Google developers have reported that the “ASCII character smuggling” issue in Gemini will not be fixed. Such an attack can be used to trick the AI assistant into providing users with false information, altering the model’s behavior, and covertly poisoning data.
Within an ASCII smuggling attack, characters from the Unicode Tags block are used to embed payloads that are invisible to users but can be detected and processed by large language models (LLMs). Essentially, this attack is similar to other techniques researchers have recently used against Google Gemini: they all rely on the gap between what a human sees and what the machine “reads” — whether it’s CSS manipulation or circumventing graphical interface restrictions.
Infosec researcher from FireTail Viktor Markopoulos tested ASCII smuggling against popular AI models and found that Gemini (via Calendar invites and emails), DeepSeek (via prompts), and Grok (via posts on X) are vulnerable to such attacks.
Claude, ChatGPT, and Microsoft Copilot, according to FireTail, were found to be better protected — they implement input sanitization.

As for Gemini, its integration with Google Workspace poses significant risks, as attackers can leverage the attack to embed hidden text into emails and Calendar invitations. Markopoulos discovered that it’s possible to hide malicious instructions in the invitation subject, ultimately altering the organizer’s details and injecting hidden meeting descriptions or links.

“If an LLM has access to a user’s mailbox, it’s enough to send an email with hidden commands, and the model will, for example, search for confidential messages in the victim’s inbox or forward the contact list, turning an ordinary phishing attack into a tool for autonomous data collection,” the expert adds, speaking about the email threat.

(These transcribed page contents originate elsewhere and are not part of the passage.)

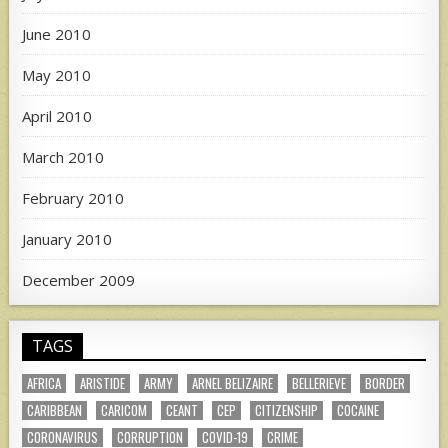
June 2010
May 2010
April 2010
March 2010
February 2010
January 2010
December 2009
TAGS
AFRICA
ARISTIDE
ARMY
ARNEL BELIZAIRE
BELLERIEVE
BORDER
CARIBBEAN
CARICOM
CEANT
CEP
CITIZENSHIP
COCAINE
CORONAVIRUS
CORRUPTION
COVID-19
CRIME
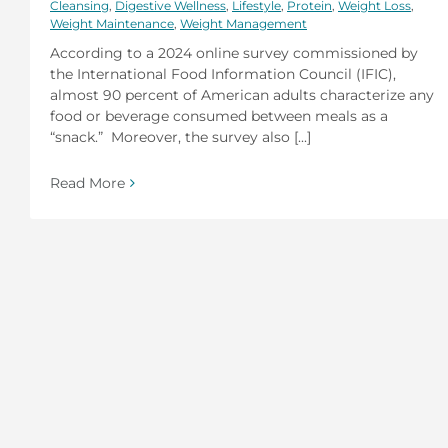
Cleansing
,
Digestive Wellness
,
Lifestyle
,
Protein
,
Weight Loss
,
Weight Maintenance
,
Weight Management
According to a 2024 online survey commissioned by
the International Food Information Council (IFIC),
almost 90 percent of American adults characterize any
food or beverage consumed between meals as a
“snack.” Moreover, the survey also [...]
Read More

In addition, LLMs tasked with browsing websites may encounter hidden payloads (for example, in product descriptions) and retrieve malicious URLs to pass on to users.

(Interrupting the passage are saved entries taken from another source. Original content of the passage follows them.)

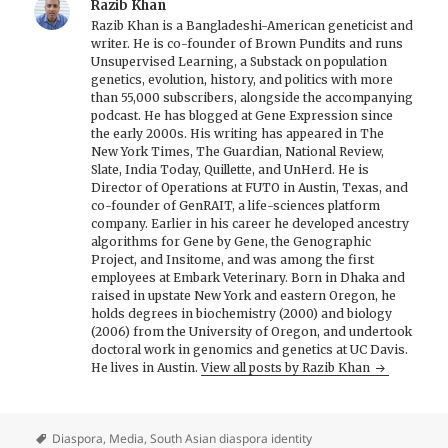
Razib Khan
Razib Khan is a Bangladeshi-American geneticist and
writer. He is co-founder of Brown Pundits and runs
Unsupervised Learning, a Substack on population
genetics, evolution, history, and politics with more
than 55,000 subscribers, alongside the accompanying
podcast. He has blogged at Gene Expression since
the early 2000s. His writing has appeared in The
New York Times, The Guardian, National Review,
Slate, India Today, Quillette, and UnHerd. He is
Director of Operations at FUTO in Austin, Texas, and
co-founder of GenRAIT, a life-sciences platform
company. Earlier in his career he developed ancestry
algorithms for Gene by Gene, the Genographic
Project, and Insitome, and was among the first
employees at Embark Veterinary. Born in Dhaka and
raised in upstate New York and eastern Oregon, he
holds degrees in biochemistry (2000) and biology
(2006) from the University of Oregon, and undertook
doctoral work in genomics and genetics at UC Davis.
He lives in Austin.
View all posts by Razib Khan
Diaspora
,
Media
,
South Asian diaspora identity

An expert demonstrated that the attack can fool Gemini and force the assistant to provide users with false information. For example, in one case the researcher passed the AI an invisible instruction, which Gemini processed and then recommended to the victim a potentially malicious site where one could supposedly buy a good phone at a discount.
On September 18, 2025, a researcher informed Google engineers of their findings; however, the company rejected the report, stating that the issue is not a vulnerability and can only be used in the context of social engineering attacks.
The expert notes that other companies view such issues differently. For example, Amazon has published a detailed guide dedicated to the problem of Unicode character “smuggling.”